Consequently, Nigeria is a large-scale importer of refined products, supplied mainly by the trading companies. Gasoline demand ran at about 120,000 b/d last year, according to the IEA, but imports, inflated by volumes illegally re-sold to neighbouring countries, are much higher. For some trading companies, Nigeria is known as a destination where sub-standard cargoes will be accepted.
In the natural gas sector, the PIB sets out to grow the inland market. With so much gas flared-off at the oilfields, this obvious objective – in an electricity-short country – has been government policy for decades, but success has been limited (see Figure 3).

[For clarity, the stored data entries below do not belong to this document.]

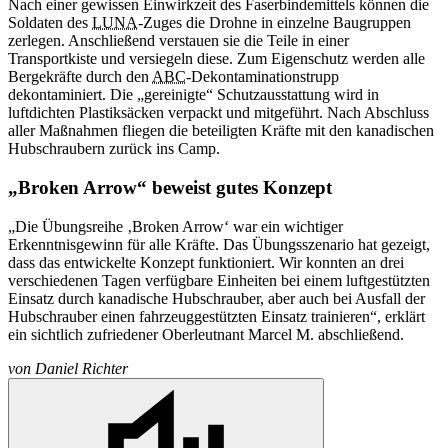
Nach einer gewissen Einwirkzeit des Faserbindemittels können die
Soldaten des
LUNA
-Zuges die Drohne in einzelne Baugruppen
zerlegen. Anschließend verstauen sie die Teile in einer
Transportkiste und versiegeln diese. Zum Eigenschutz werden alle
Bergekräfte durch den
ABC
-Dekontaminationstrupp
dekontaminiert. Die „gereinigte“ Schutzausstattung wird in
luftdichten Plastiksäcken verpackt und mitgeführt. Nach Abschluss
aller Maßnahmen fliegen die beteiligten Kräfte mit den kanadischen
Hubschraubern zurück ins Camp.
„Broken Arrow“ beweist gutes Konzept
„Die Übungsreihe ‚Broken Arrow‘ war ein wichtiger
Erkenntnisgewinn für alle Kräfte. Das Übungsszenario hat gezeigt,
dass das entwickelte Konzept funktioniert. Wir konnten an drei
verschiedenen Tagen verfügbare Einheiten bei einem luftgestützten
Einsatz durch kanadische Hubschrauber, aber auch bei Ausfall der
Hubschrauber einen fahrzeuggestützten Einsatz trainieren“, erklärt
ein sichtlich zufriedener Oberleutnant Marcel M. abschließend.
von
Daniel Richter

The main constraints have been low prices and payment problems, making the supply investments unattractive, and NNPC's inability to pay its share of capital projects – Shell criticised the government recently for "giving priority to maintaining oil production over reducing gas flares".
Pipeline damage is another continuing problem, disrupting exports of liquefied natural gas (LNG) as well as gas supplies to power plants. For much of last year, Shell's Soku gas plant, which supplies 40% of the gas needed by Nigeria LNG's Bonny island liquefaction complex, was shut down following attacks on pipelines (PE 1/10 p14). Nigeria LNG declared force majeure on deliveries and its six-train 21.15m tonnes a year (t/y) capacity was substantially under-utilised for most of 2009.
With the world LNG market in over-supply, most of the various plans for new facilities in Nigeria have made little progress of late. The exception is Brass LNG, a complex to be built at Brass island, Bayelsa state, for which construction bids were invited in March. However, final go-ahead depends on whether producers will be able to supply the necessary gas under the PIB's new regime, according to Brass LNG's chairman, Jackson Gaius-Obaseki. He said he would press the government for "enablers and incentives" for the project.
Brass LNG – backed by NNPC with 49% and, each with 17%, ConocoPhillips, Eni and Total – will comprise two trains of 5m t/y each. In 2007, when the project had been moving towards the go-ahead, outline sales contracts had been signed with BP, BG and GDF Suez, and Bechtel had been awarded a project management contract for early works at the Brass site.
*Acting-president Goodluck Jonathan named Diezani Allison-Madueke as minister of petroleum resources in his new cabinet last month, and replaced NNPC's managing director, Mohammed Barkindo, with Shehu Ladan, a former executive of the company. Rilwanu Lukman, until March the presidential oil adviser, who had been steering the Petroleum Industry Bill through parliament, was not reappointed.